Por JAC
“No quiero ser un caso más de feminicidio”. La frase de Lucero Ojeda Pérez no es una exageración, es un grito de auxilio que resuena en una sociedad que a menudo prefiere mirar hacia otro lado. Perseguida, amenazada y violentada, su historia es una radiografía del cínico entramado de impunidad que cobija a los agresores cuando ostentan poder.

Lucero no es una desconocida. Es una mujer que amó, que confió, que creyó en las promesas de Vicente Franco, hoy funcionario de la Secretaría de Finanzas de Quintana Roo. Pero el “amor eterno” que le juraron se convirtió en una pesadilla de golpes, amenazas y terror. Al decidir liberarse de su verdugo, Lucero descubrió lo que tantas otras mujeres conocen demasiado bien: el agresor no actúa solo; lo respalda un sistema ciego y sordo ante el sufrimiento de las víctimas.
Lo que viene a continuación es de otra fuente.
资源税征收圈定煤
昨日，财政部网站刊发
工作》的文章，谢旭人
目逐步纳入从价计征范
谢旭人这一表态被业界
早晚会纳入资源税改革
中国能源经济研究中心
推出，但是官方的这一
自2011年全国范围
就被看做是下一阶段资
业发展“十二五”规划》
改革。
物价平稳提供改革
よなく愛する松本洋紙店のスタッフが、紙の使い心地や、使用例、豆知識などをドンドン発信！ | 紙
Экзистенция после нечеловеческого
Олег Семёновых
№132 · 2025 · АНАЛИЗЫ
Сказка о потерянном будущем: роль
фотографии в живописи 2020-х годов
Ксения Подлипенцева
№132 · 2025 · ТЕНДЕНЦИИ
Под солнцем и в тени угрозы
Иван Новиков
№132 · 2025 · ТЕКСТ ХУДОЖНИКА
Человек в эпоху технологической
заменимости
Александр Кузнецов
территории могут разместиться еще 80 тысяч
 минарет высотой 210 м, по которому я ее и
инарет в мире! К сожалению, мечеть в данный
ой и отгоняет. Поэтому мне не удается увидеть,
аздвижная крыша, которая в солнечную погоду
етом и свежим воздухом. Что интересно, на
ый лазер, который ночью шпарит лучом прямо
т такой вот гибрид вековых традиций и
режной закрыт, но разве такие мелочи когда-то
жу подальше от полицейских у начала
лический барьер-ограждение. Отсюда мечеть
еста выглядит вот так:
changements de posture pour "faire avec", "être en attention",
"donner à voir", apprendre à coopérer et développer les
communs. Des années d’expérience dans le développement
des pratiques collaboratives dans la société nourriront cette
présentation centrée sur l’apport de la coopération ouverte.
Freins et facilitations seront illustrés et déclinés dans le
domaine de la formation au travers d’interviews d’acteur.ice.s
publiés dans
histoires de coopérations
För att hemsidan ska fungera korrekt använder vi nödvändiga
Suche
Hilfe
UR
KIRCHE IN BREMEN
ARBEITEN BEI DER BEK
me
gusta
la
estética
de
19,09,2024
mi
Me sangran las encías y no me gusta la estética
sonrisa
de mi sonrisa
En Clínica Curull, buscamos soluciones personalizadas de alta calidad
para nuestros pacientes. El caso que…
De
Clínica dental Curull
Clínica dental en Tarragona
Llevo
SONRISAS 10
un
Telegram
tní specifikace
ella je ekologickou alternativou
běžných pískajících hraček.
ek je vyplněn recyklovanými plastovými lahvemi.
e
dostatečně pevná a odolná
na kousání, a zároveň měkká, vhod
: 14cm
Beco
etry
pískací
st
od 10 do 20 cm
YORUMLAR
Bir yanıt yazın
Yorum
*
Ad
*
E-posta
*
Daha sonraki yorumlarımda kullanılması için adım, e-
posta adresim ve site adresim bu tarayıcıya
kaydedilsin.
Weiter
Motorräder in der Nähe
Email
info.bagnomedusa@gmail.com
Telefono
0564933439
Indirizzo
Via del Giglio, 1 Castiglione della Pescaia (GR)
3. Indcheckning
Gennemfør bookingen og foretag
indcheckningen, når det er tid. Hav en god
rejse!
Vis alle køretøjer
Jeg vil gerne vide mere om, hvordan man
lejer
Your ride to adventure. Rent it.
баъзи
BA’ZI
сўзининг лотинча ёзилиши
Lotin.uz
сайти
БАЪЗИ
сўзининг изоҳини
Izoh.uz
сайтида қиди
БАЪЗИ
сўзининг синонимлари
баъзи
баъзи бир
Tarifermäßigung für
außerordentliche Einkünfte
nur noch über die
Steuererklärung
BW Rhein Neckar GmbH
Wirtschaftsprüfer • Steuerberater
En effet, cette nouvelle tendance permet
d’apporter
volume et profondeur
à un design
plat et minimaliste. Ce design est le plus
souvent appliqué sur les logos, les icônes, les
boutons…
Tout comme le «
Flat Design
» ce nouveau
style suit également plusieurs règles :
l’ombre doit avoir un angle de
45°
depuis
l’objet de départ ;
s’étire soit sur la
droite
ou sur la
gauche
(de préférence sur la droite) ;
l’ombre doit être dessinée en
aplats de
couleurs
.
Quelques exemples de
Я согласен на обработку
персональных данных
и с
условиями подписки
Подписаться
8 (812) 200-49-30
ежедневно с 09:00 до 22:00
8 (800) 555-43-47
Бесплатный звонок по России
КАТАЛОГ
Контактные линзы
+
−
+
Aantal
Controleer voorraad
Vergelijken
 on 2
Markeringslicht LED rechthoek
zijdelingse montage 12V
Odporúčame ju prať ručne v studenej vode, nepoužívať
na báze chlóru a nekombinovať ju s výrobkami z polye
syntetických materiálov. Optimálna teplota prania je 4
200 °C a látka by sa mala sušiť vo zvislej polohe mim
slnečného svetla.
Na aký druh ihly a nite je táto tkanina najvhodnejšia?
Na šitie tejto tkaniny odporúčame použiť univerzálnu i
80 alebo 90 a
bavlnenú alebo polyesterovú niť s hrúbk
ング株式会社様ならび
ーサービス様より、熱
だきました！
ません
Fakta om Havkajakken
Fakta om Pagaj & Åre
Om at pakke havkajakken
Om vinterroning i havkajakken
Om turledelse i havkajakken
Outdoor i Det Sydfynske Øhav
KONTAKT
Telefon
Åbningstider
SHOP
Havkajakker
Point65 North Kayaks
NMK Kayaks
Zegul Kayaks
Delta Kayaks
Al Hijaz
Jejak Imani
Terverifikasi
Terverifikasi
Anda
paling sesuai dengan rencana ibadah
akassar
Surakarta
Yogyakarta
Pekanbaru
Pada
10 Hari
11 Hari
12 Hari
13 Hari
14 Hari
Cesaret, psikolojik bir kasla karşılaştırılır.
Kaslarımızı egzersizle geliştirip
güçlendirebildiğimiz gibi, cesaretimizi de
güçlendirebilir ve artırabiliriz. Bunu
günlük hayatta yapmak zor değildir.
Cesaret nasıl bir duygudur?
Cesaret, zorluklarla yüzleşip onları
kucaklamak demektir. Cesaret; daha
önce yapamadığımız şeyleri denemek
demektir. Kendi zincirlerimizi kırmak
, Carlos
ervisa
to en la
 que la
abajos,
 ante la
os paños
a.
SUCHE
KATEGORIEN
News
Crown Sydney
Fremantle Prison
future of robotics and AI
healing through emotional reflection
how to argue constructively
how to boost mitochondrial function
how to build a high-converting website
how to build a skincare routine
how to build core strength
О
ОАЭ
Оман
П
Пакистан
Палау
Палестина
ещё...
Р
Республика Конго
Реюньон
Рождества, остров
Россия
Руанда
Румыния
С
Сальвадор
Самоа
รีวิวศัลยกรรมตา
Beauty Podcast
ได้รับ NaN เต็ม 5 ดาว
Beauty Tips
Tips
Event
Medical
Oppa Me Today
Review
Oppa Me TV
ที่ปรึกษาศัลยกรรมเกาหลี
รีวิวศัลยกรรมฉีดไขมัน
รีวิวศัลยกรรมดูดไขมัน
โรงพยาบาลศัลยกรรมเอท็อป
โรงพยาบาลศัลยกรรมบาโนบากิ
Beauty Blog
El miedo de Lucero no es infundado. Su auto fue incendiado y luego baleado. Si no hubiera cambiado su rutina, hoy su nombre sería una cifra más. Fue detenida arbitrariamente en el CECOFAM, donde acude para que su hijo vea a su padre. Un arma “apareció” en el momento exacto, pero las cámaras de seguridad desenmascararon la trampa.
Mientras ella vive escondida, Vicente Franco sigue libre, despachando con normalidad, protegido por las estructuras de poder que toleran, encubren y perpetúan la violencia contra las mujeres.
¿Hasta cuándo?
Hasta que la justicia deje de ser una farsa. Hasta que el poder deje de ser refugio de agresores. Hasta que el grito de Lucero no sea solo noticia, sino punto de quiebre para un país que no puede seguir permitiendo que el miedo sea la condena de quienes solo quieren vivir.
Lucero no pide privilegios, solo pide vivir. Y vivir no debería ser una petición, sino un derecho garantizado.
Si el Estado no escucha su grito, será cómplice de su silencio definitivo.